A friend of mine has been following our recent analysis of demographic groups more likely to rent or buy, especially this story by Candace Tharp and this breakdown of Census info, and sent me a link to this online lecture from a Khan Academy instructor that dissects the costs associated with renting versus buying a home.

The instructor, who lives in Northern California’s Silicon Valley, attempts to compare the cost of renting versus buying two identical homes. About 40 seconds in, though, my journalist spidey sense went off when the instructor started making generalizations and using absolutes, saying “Well isn’t buying always better than renting?”

Well, isn’t Veuve Clicquot always better than Cook’s? I may think so, but that’s just my opinion. 
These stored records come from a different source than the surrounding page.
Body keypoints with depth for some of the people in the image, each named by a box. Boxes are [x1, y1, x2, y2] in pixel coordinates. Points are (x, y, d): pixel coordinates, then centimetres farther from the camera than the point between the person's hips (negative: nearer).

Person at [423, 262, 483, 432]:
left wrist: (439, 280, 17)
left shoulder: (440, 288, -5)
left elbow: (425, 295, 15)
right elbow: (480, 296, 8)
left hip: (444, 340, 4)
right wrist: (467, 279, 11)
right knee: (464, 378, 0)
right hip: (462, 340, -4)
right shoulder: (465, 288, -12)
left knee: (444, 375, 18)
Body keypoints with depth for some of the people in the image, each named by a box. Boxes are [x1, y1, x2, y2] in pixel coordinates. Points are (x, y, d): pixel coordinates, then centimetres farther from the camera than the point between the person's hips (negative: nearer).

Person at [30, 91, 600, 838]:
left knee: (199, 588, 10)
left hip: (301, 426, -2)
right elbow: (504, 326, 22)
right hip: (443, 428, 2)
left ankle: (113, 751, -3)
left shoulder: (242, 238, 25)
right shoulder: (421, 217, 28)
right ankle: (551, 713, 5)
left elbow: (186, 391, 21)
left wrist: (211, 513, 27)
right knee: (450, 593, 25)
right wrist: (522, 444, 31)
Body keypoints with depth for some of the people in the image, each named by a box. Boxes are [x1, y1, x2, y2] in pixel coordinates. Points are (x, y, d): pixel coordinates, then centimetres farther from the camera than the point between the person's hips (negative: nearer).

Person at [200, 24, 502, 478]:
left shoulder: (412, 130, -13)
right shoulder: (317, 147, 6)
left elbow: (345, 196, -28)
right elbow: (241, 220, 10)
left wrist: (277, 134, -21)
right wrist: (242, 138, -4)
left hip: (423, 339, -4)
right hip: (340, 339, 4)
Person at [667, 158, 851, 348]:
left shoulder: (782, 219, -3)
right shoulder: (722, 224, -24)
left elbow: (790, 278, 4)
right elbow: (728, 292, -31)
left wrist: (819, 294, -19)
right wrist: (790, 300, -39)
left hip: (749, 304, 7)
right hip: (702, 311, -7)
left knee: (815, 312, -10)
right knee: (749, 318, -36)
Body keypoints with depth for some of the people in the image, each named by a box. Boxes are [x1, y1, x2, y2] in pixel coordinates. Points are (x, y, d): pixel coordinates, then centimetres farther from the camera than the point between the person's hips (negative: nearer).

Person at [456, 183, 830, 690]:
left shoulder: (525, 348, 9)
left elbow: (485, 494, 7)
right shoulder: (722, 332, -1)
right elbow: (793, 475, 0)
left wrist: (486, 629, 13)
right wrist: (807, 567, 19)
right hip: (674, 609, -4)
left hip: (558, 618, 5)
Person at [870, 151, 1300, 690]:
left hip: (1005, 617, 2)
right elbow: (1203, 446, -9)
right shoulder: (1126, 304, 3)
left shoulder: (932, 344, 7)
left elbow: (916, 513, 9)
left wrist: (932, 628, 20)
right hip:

That’s where the instructor jumps off into criticizing homeowners for peer pressure, Realtors for, you know, wanting you to buy so they can make a living making sure you get the best deal possible for your new home/home you are selling.

Really, this looks to me like not only an oversimplification of a naturally cyclical market, but a gross oversimplification of a very complicated buying process. Heck, the instructor even admits that he’s oversimplifying things. He’s basically bending his logic to his assumptions.

So, watch the lectures and tell me what you think: Is it always better to buy than rent, and what is up with the ridiculous rents in Silicon Valley? I’d move to Texas instead!